*** Begin section ***

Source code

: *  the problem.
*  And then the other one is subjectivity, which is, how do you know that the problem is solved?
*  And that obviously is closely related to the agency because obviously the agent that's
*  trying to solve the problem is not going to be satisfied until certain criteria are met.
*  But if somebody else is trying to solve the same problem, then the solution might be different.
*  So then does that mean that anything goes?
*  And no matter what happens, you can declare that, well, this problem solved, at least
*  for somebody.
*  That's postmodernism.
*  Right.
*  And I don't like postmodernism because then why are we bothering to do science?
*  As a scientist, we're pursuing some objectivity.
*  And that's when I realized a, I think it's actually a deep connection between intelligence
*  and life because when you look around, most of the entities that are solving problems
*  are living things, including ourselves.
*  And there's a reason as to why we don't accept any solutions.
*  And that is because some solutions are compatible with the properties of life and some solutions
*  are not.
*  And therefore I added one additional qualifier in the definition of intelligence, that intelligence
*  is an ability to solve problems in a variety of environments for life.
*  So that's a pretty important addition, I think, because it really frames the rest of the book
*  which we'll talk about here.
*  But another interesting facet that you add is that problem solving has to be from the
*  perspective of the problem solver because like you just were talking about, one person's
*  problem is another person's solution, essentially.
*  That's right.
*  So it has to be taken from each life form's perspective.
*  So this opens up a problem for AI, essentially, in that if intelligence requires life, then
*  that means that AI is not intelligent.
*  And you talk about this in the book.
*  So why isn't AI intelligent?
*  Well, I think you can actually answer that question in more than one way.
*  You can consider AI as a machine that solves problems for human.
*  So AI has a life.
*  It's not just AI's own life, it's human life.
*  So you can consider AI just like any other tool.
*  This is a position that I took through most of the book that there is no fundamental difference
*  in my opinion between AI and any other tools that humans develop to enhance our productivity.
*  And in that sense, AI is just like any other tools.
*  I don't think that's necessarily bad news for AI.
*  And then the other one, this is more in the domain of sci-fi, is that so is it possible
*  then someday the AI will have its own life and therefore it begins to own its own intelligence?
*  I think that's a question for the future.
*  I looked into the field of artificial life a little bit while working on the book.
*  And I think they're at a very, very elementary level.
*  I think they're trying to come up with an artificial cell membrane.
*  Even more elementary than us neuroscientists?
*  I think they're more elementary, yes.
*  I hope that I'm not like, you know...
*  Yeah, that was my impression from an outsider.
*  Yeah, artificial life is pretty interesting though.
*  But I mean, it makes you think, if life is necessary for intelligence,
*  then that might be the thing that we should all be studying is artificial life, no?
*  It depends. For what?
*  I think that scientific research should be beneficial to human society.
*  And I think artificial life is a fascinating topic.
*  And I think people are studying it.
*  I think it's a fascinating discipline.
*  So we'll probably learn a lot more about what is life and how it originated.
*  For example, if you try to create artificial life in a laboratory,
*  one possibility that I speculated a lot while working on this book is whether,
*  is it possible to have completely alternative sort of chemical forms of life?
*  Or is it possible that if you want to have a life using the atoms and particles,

*** End section ***

Work request ::
After reading the material above, state how many of its lines hold the word "postmodernism". No other output is needed.

Reply to the task ::
2